**Task prompt**
Decide whether each statement agrees with the post on Broadcast Hash Join: (a) the asker cannot set autoBroadCastJoinThreshold because it supports only Integers; (b) the answer says the type of join can be seen by calling queryExecution.executedPlan; (c) the asker says the table to be broadcast is slightly smaller than an integer number of bytes. For each, answer yes or no and quote the deciding words.

NNamed
NNamed

Reputation: 727

DataFrame join optimization - Broadcast Hash Join

I am trying to effectively join two DataFrames, one of which is large and the second is a bit smaller.

Is there a way to avoid all this shuffling? I cannot set autoBroadCastJoinThreshold, because it supports only Integers - and the table I am trying to broadcast is slightly bigger than integer number of bytes.

Is there a way to force broadcast ignoring this variable?

Upvotes: 51

Views: 114828

Answers (6)

Ram Ghadiyaram
Ram Ghadiyaram

Reputation: 29195

###Broadcast Hash Joins (similar to map side join or map-side combine in Mapreduce) :

In SparkSQL you can see the type of join being performed by calling queryExecution.executedPlan. As with core Spark, if one of the tables is much smaller than the other you may want a broadcast hash join. You can hint to Spark SQL that a given DF should be broadcast for join by calling method broadcast on the DataFrame before joining it

Example:

import org.apache.spark.sql.functions.broadcast

  // Example: Broadcasting a small dimension table for an efficient join with a large fact table
largedataframe.join(broadcast(smalldataframe), "key")

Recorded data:
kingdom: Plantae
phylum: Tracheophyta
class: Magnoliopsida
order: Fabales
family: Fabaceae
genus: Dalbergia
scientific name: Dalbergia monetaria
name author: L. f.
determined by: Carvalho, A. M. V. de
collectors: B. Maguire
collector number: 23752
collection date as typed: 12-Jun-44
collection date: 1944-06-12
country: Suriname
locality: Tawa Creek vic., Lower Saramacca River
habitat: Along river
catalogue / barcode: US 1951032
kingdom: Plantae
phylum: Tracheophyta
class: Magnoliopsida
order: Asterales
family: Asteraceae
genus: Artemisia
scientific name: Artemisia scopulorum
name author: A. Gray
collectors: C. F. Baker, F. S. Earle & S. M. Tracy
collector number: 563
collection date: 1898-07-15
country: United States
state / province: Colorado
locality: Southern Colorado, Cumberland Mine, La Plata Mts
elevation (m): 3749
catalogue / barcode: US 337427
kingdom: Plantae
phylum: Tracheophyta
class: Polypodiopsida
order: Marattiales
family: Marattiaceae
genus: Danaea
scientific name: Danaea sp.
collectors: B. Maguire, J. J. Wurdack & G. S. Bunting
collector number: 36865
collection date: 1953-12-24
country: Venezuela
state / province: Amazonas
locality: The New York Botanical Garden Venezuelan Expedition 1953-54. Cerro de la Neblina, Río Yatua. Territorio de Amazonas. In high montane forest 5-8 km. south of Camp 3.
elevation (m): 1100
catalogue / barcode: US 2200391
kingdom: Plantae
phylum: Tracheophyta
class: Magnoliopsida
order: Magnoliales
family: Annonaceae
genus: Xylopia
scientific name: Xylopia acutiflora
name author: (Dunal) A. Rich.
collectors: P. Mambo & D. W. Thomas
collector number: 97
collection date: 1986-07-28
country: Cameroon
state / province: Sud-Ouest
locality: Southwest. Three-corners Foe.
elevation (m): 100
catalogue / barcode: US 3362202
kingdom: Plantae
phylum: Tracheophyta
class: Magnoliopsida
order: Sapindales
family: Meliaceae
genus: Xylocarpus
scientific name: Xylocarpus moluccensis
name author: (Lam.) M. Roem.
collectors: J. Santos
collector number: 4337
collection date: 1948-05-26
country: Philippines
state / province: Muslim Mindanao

**Reply**
(a) Yes: "I cannot set autoBroadCastJoinThreshold, because it supports only Integers"
(b) Yes: "you can see the type of join being performed by calling queryExecution.executedPlan"
(c) No: "the table I am trying to broadcast is slightly bigger than integer number of bytes"